What Should Your Debt-to-Income Ratio Be?

Your debt-to-income ratio is an incredibly valuable number. It will inevitably be brought up when applying for loans and credit, right alongside your credit score. Measuring your debt against your income gives it context, and the more you make, the more debt you can afford to take on. What, then, is a healthy debt-to-income ratio and what is manageable?

Your debt-to-income ratio, put simply, is the percentage of your income that goes toward paying your debt. To calculate your ratio, start by totaling your monthly debt. Your monthly debt includes what you spend each month on your mortgage or rent, your minimum credit card payments, car loan, student loans, alimony or child support and any other debt you have

Once you have your debt calculated, total your yearly income. This includes your gross income, bonuses or overtime, alimony and child support received plus any other income you may have. Divide this number by 12 to determine your monthly income.
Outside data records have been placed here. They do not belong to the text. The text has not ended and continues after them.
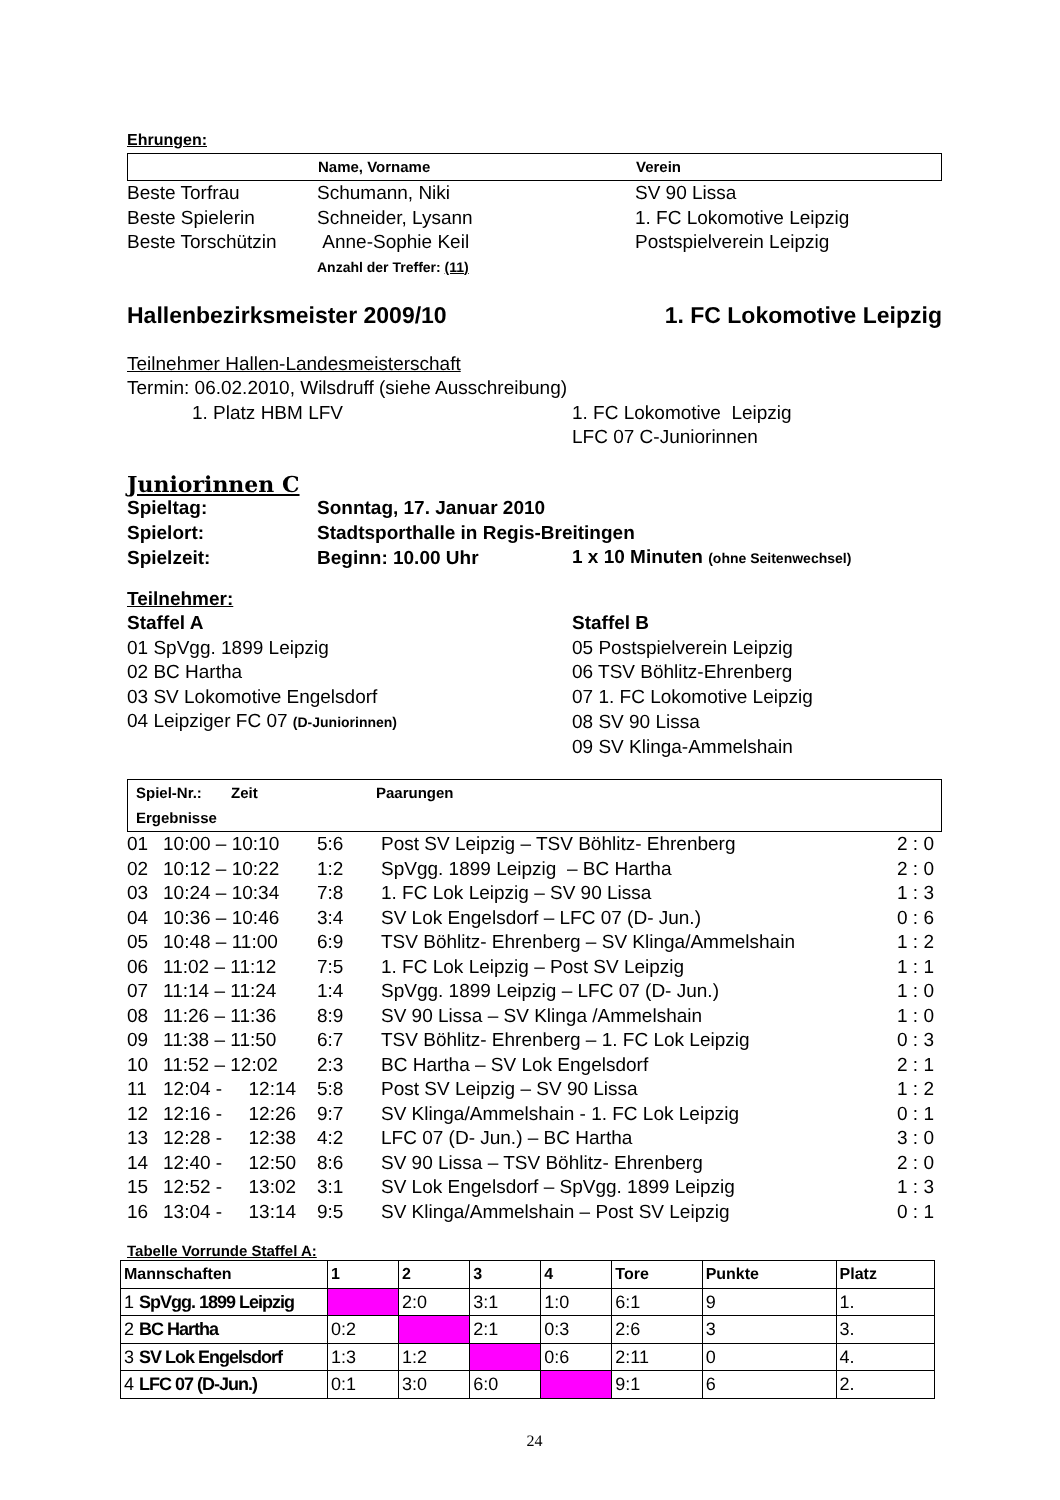Ehrungen:
| | Name, Vorname | Verein |
| Beste Torfrau | Schumann, Niki | SV 90 Lissa |
| Beste Spielerin | Schneider, Lysann | 1. FC Lokomotive Leipzig |
| Beste Torschützin | Anne-Sophie Keil | Postspielverein Leipzig |
| | Anzahl der Treffer: (11) | |
Hallenbezirksmeister 2009/10 1. FC Lokomotive Leipzig
Teilnehmer Hallen-Landesmeisterschaft
Termin: 06.02.2010, Wilsdruff (siehe Ausschreibung)
| 1. Platz HBM LFV | 1. FC Lokomotive Leipzig |
| | LFC 07 C-Juniorinnen |
Juniorinnen C
| Spieltag: | Sonntag, 17. Januar 2010 | |
| Spielort: | Stadtsporthalle in Regis-Breitingen | |
| Spielzeit: | Beginn: 10.00 Uhr | 1 x 10 Minuten (ohne Seitenwechsel) |
Teilnehmer:
| Staffel A | Staffel B |
| 01 SpVgg. 1899 Leipzig | 05 Postspielverein Leipzig |
| 02 BC Hartha | 06 TSV Böhlitz-Ehrenberg |
| 03 SV Lokomotive Engelsdorf | 07 1. FC Lokomotive Leipzig |
| 04 Leipziger FC 07 (D-Juniorinnen) | 08 SV 90 Lissa |
| | 09 SV Klinga-Ammelshain |
| Spiel-Nr.: Zeit Ergebnisse | Paarungen |
| 01 | 10:00 – 10:10 | 5:6 | Post SV Leipzig – TSV Böhlitz- Ehrenberg | 2 : 0 |
| 02 | 10:12 – 10:22 | 1:2 | SpVgg. 1899 Leipzig – BC Hartha | 2 : 0 |
| 03 | 10:24 – 10:34 | 7:8 | 1. FC Lok Leipzig – SV 90 Lissa | 1 : 3 |
| 04 | 10:36 – 10:46 | 3:4 | SV Lok Engelsdorf – LFC 07 (D- Jun.) | 0 : 6 |
| 05 | 10:48 – 11:00 | 6:9 | TSV Böhlitz- Ehrenberg – SV Klinga/Ammelshain | 1 : 2 |
| 06 | 11:02 – 11:12 | 7:5 | 1. FC Lok Leipzig – Post SV Leipzig | 1 : 1 |
| 07 | 11:14 – 11:24 | 1:4 | SpVgg. 1899 Leipzig – LFC 07 (D- Jun.) | 1 : 0 |
| 08 | 11:26 – 11:36 | 8:9 | SV 90 Lissa – SV Klinga /Ammelshain | 1 : 0 |
| 09 | 11:38 – 11:50 | 6:7 | TSV Böhlitz- Ehrenberg – 1. FC Lok Leipzig | 0 : 3 |
| 10 | 11:52 – 12:02 | 2:3 | BC Hartha – SV Lok Engelsdorf | 2 : 1 |
| 11 | 12:04 - 12:14 | 5:8 | Post SV Leipzig – SV 90 Lissa | 1 : 2 |
| 12 | 12:16 - 12:26 | 9:7 | SV Klinga/Ammelshain - 1. FC Lok Leipzig | 0 : 1 |
| 13 | 12:28 - 12:38 | 4:2 | LFC 07 (D- Jun.) – BC Hartha | 3 : 0 |
| 14 | 12:40 - 12:50 | 8:6 | SV 90 Lissa – TSV Böhlitz- Ehrenberg | 2 : 0 |
| 15 | 12:52 - 13:02 | 3:1 | SV Lok Engelsdorf – SpVgg. 1899 Leipzig | 1 : 3 |
| 16 | 13:04 - 13:14 | 9:5 | SV Klinga/Ammelshain – Post SV Leipzig | 0 : 1 |
Tabelle Vorrunde Staffel A:
| Mannschaften | 1 | 2 | 3 | 4 | Tore | Punkte | Platz |
| --- | --- | --- | --- | --- | --- | --- | --- |
| 1 SpVgg. 1899 Leipzig | | 2:0 | 3:1 | 1:0 | 6:1 | 9 | 1. |
| 2 BC Hartha | 0:2 | | 2:1 | 0:3 | 2:6 | 3 | 3. |
| 3 SV Lok Engelsdorf | 1:3 | 1:2 | | 0:6 | 2:11 | 0 | 4. |
| 4 LFC 07 (D-Jun.) | 0:1 | 3:0 | 6:0 | | 9:1 | 6 | 2. |
24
Once you have your monthly income and the amount of money that goes toward your debt monthly, divide the debt payments by your monthly income and multiply by 100. The number you come up with, a percentage, is your debt-to-income ratio.

By most standards, a debt-to-income ratio of 36 percent or less is considered a healthy debt load for most people. From there, if your ratio falls within the 37 to 42 percent range, you should consider reducing your debt, but it is not yet an emergency. With a ratio of 43 percent to 49 percent, you might be in financial trouble and you should start paying your debts immediately to prevent an overloaded situation. Anything greater than 50 percent is a dangerous ratio. If you fall above 50 percent, you should be aggressively paying off your debts or seeking professional help.
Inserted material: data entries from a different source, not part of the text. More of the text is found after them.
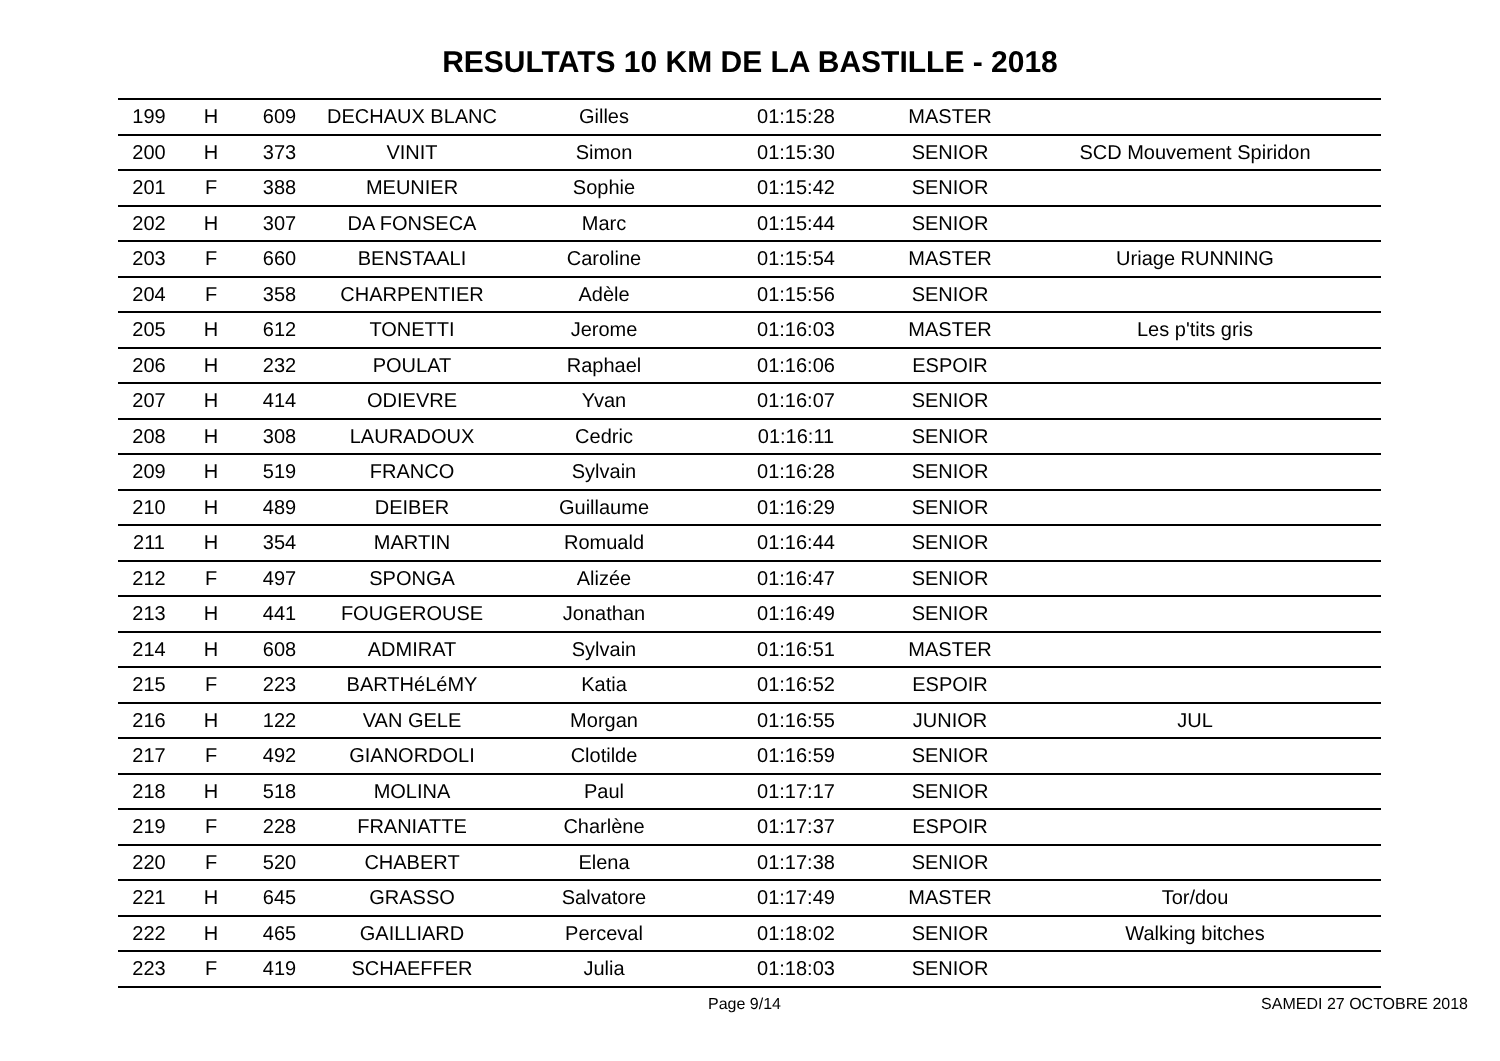RESULTATS 10 KM DE LA BASTILLE - 2018
| 199 | H | 609 | DECHAUX BLANC | Gilles | 01:15:28 | MASTER | |
| 200 | H | 373 | VINIT | Simon | 01:15:30 | SENIOR | SCD Mouvement Spiridon |
| 201 | F | 388 | MEUNIER | Sophie | 01:15:42 | SENIOR | |
| 202 | H | 307 | DA FONSECA | Marc | 01:15:44 | SENIOR | |
| 203 | F | 660 | BENSTAALI | Caroline | 01:15:54 | MASTER | Uriage RUNNING |
| 204 | F | 358 | CHARPENTIER | Adèle | 01:15:56 | SENIOR | |
| 205 | H | 612 | TONETTI | Jerome | 01:16:03 | MASTER | Les p'tits gris |
| 206 | H | 232 | POULAT | Raphael | 01:16:06 | ESPOIR | |
| 207 | H | 414 | ODIEVRE | Yvan | 01:16:07 | SENIOR | |
| 208 | H | 308 | LAURADOUX | Cedric | 01:16:11 | SENIOR | |
| 209 | H | 519 | FRANCO | Sylvain | 01:16:28 | SENIOR | |
| 210 | H | 489 | DEIBER | Guillaume | 01:16:29 | SENIOR | |
| 211 | H | 354 | MARTIN | Romuald | 01:16:44 | SENIOR | |
| 212 | F | 497 | SPONGA | Alizée | 01:16:47 | SENIOR | |
| 213 | H | 441 | FOUGEROUSE | Jonathan | 01:16:49 | SENIOR | |
| 214 | H | 608 | ADMIRAT | Sylvain | 01:16:51 | MASTER | |
| 215 | F | 223 | BARTHéLéMY | Katia | 01:16:52 | ESPOIR | |
| 216 | H | 122 | VAN GELE | Morgan | 01:16:55 | JUNIOR | JUL |
| 217 | F | 492 | GIANORDOLI | Clotilde | 01:16:59 | SENIOR | |
| 218 | H | 518 | MOLINA | Paul | 01:17:17 | SENIOR | |
| 219 | F | 228 | FRANIATTE | Charlène | 01:17:37 | ESPOIR | |
| 220 | F | 520 | CHABERT | Elena | 01:17:38 | SENIOR | |
| 221 | H | 645 | GRASSO | Salvatore | 01:17:49 | MASTER | Tor/dou |
| 222 | H | 465 | GAILLIARD | Perceval | 01:18:02 | SENIOR | Walking bitches |
| 223 | F | 419 | SCHAEFFER | Julia | 01:18:03 | SENIOR | |
Page 9/14 SAMEDI 27 OCTOBRE 2018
Aside from helping you get more credit or loans, a healthy debt-to-income ratio also helps you avoid the gradual rising of debt, which is a common pitfall. Controlling your debt-to-income ratio means you’re making sound decisions and managing credit card use and impulse buys, all things that point to a healthy financial standing. Managing your debt-to-income ratio is crucial for everything from managing debt to knowing how much house you can buy with your income. When you have a healthy debt-to-income ratio you can put more money toward other budget priorities, such as savings.